---------- Data records
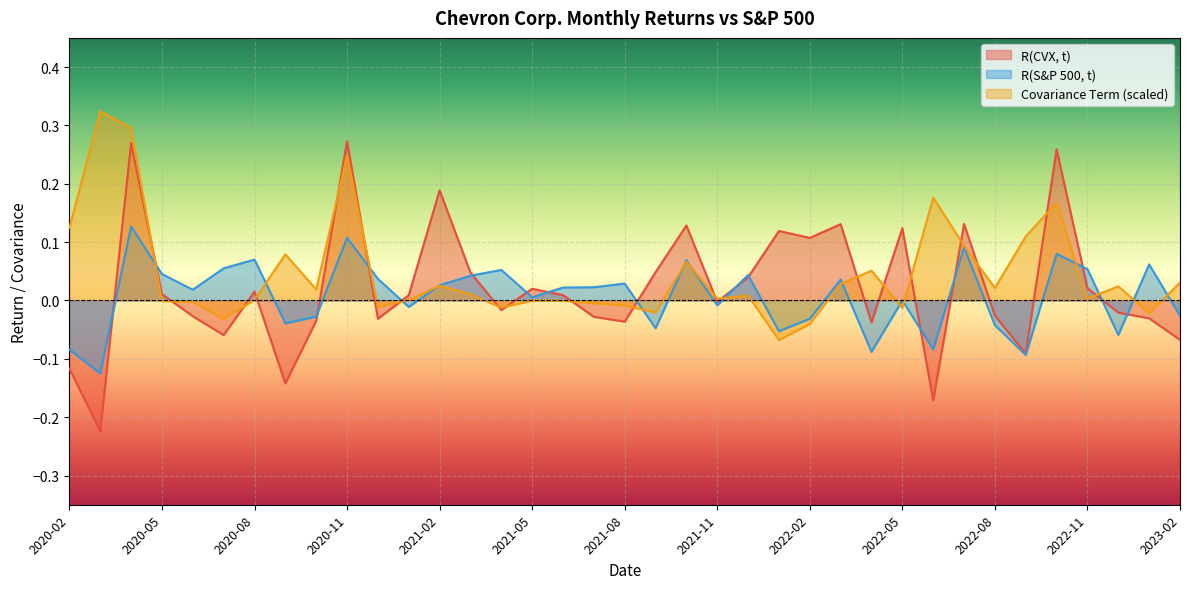

Is the value of Covariance Term at 2022-10 greater than the value of R(CVX, t) at 2021-12?

Yes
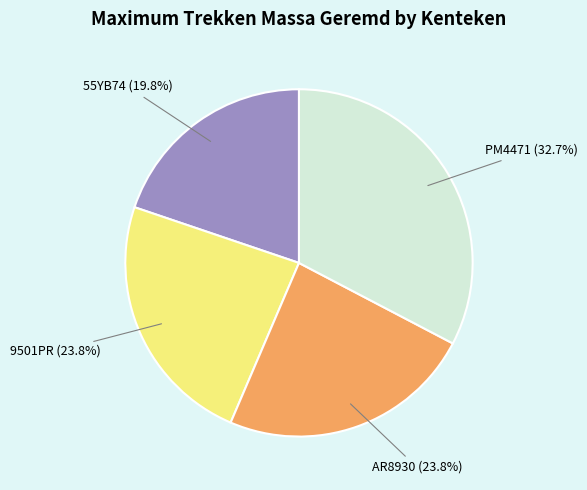

Is there any slice that represents more than half of the pie?

No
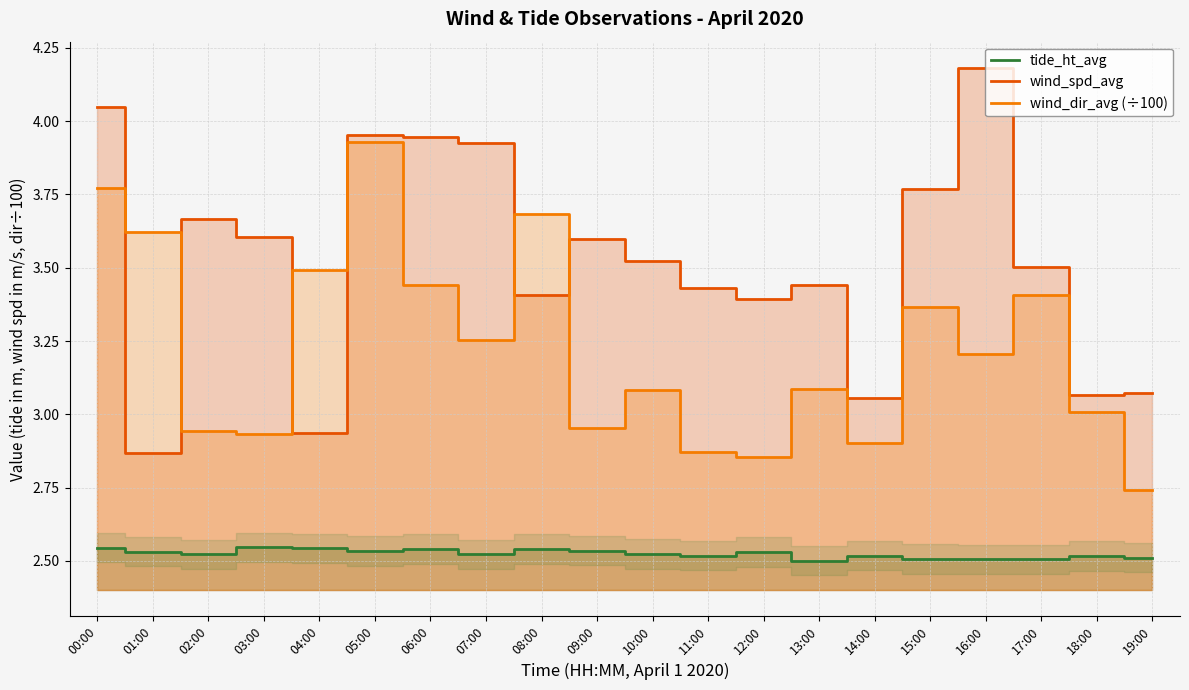

What is the maximum value for tide_ht_avg?

2.5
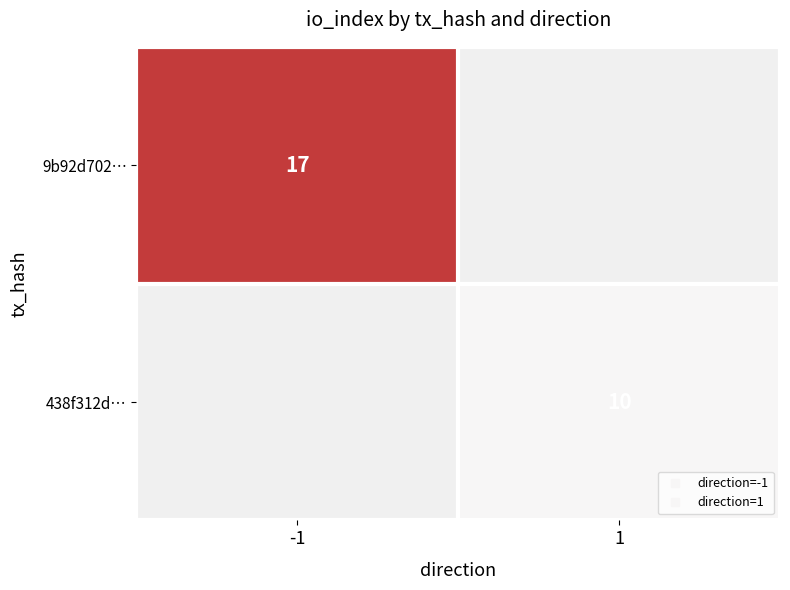

Where is 9b92d702… nearest to the value 17?

-1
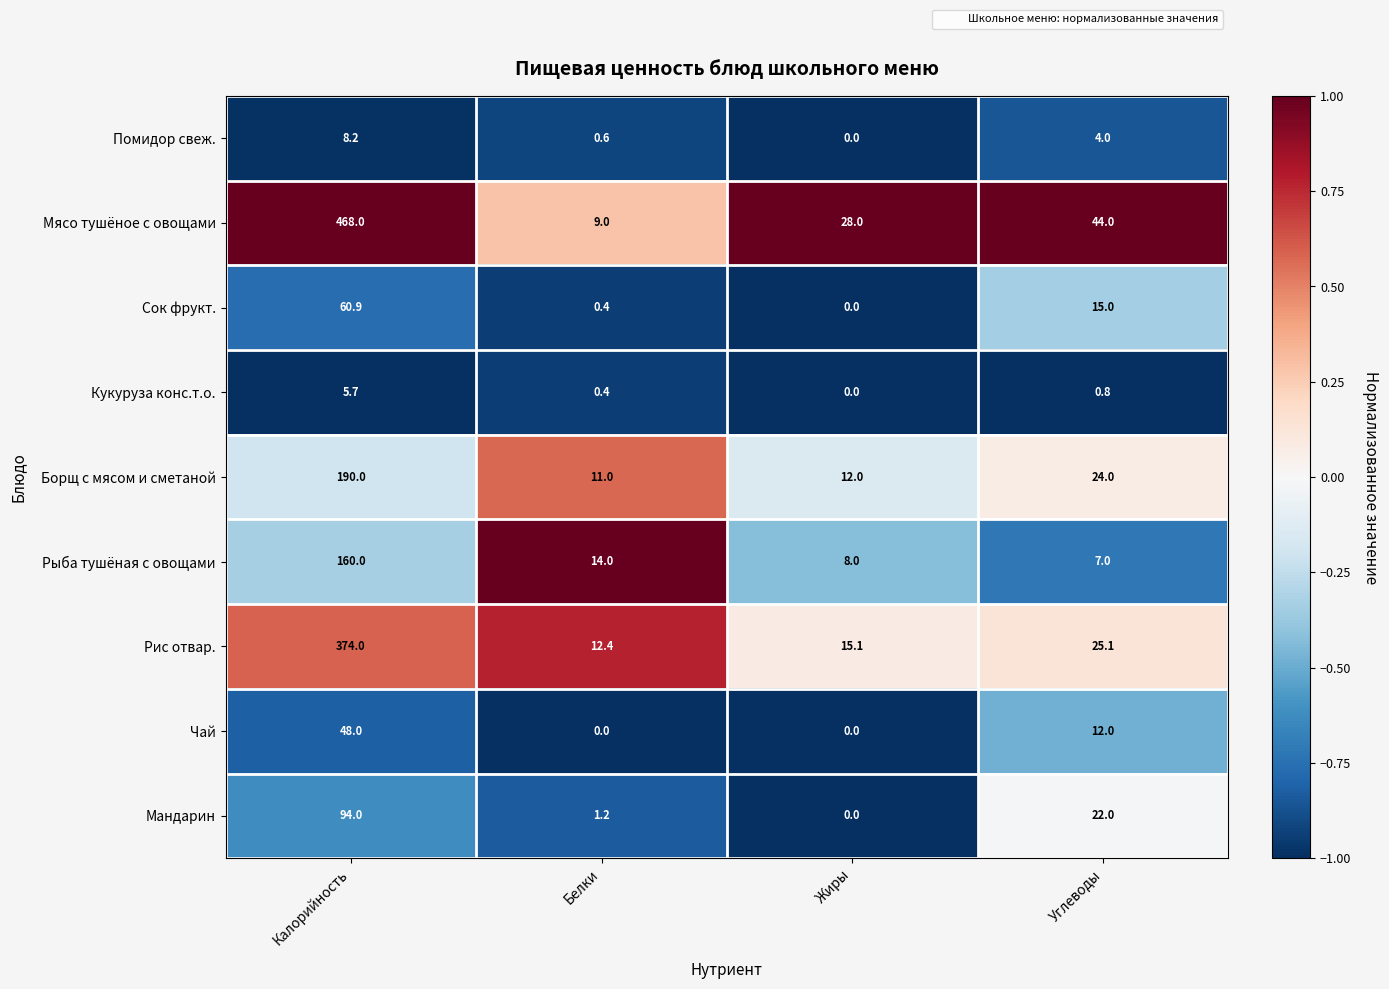

How many series are shown in this chart?

9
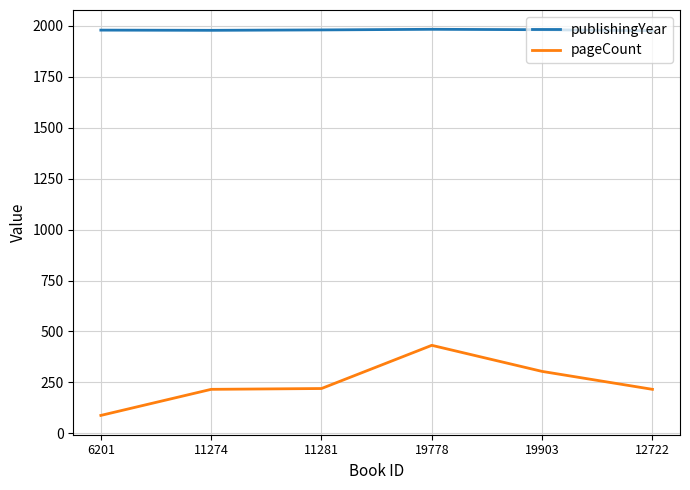

What is the sum of all publishingYear values?

11877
--------------------
* **What this task involves**: Output every line of the data above verbatim, omitting the pictures.

* **Result of the task**:
Is the value of Covariance Term at 2022-10 greater than the value of R(CVX, t) at 2021-12?

Yes

Is there any slice that represents more than half of the pie?

No

What is the maximum value for tide_ht_avg?

2.5

Where is 9b92d702… nearest to the value 17?

-1

How many series are shown in this chart?

9

What is the sum of all publishingYear values?

11877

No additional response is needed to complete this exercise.